THE PROBLEM →
Keep the images out while you set down the data exactly.

===== MATERIAL SUPPLIED

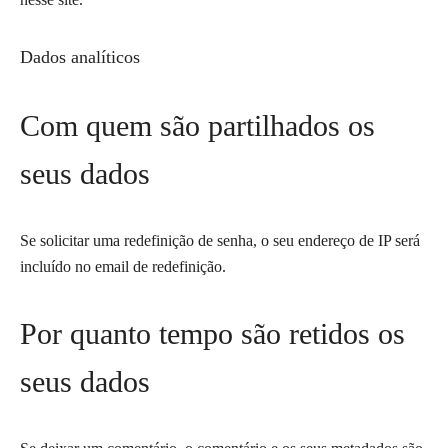
Dados analíticos
Com quem são partilhados os
seus dados
Se solicitar uma redefinição de senha, o seu endereço de IP será
incluído no email de redefinição.
Por quanto tempo são retidos os
seus dados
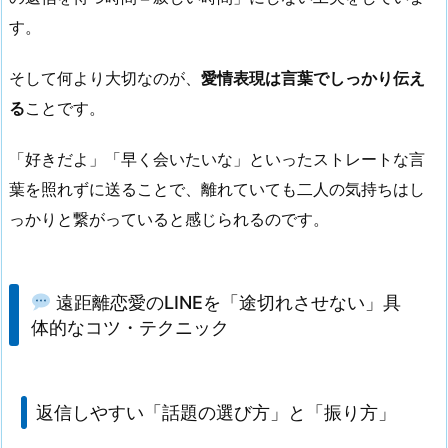
す。
そして何より大切なのが、
愛情表現は言葉でしっかり伝え
る
ことです。
「好きだよ」「早く会いたいな」といったストレートな言
葉を照れずに送ることで、離れていても二人の気持ちはし
っかりと繋がっていると感じられるのです。
遠距離恋愛のLINEを「途切れさせない」具
体的なコツ・テクニック
返信しやすい「話題の選び方」と「振り方」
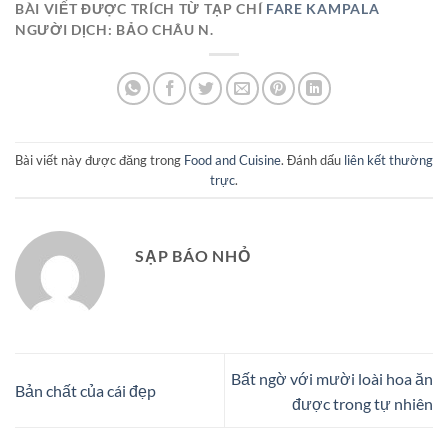
BÀI VIẾT ĐƯỢC TRÍCH TỪ TẠP CHÍ
FARE KAMPALA
NGƯỜI DỊCH: BẢO CHÂU N.
Bài viết này được đăng trong
Food and Cuisine
. Đánh dấu
liên kết thường
trực
.
SẠP BÁO NHỎ
Bất ngờ với mười loài hoa ăn
Bản chất của cái đẹp
được trong tự nhiên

==========

ANSWER TO THIS TASK →
Dados analíticos
Com quem são partilhados os
seus dados
Se solicitar uma redefinição de senha, o seu endereço de IP será
incluído no email de redefinição.
Por quanto tempo são retidos os
seus dados
す。
そして何より大切なのが、
愛情表現は言葉でしっかり伝え
る
ことです。
「好きだよ」「早く会いたいな」といったストレートな言
葉を照れずに送ることで、離れていても二人の気持ちはし
っかりと繋がっていると感じられるのです。
遠距離恋愛のLINEを「途切れさせない」具
体的なコツ・テクニック
返信しやすい「話題の選び方」と「振り方」
BÀI VIẾT ĐƯỢC TRÍCH TỪ TẠP CHÍ
FARE KAMPALA
NGƯỜI DỊCH: BẢO CHÂU N.
Bài viết này được đăng trong
Food and Cuisine
. Đánh dấu
liên kết thường
trực
.
SẠP BÁO NHỎ
Bất ngờ với mười loài hoa ăn
Bản chất của cái đẹp
được trong tự nhiên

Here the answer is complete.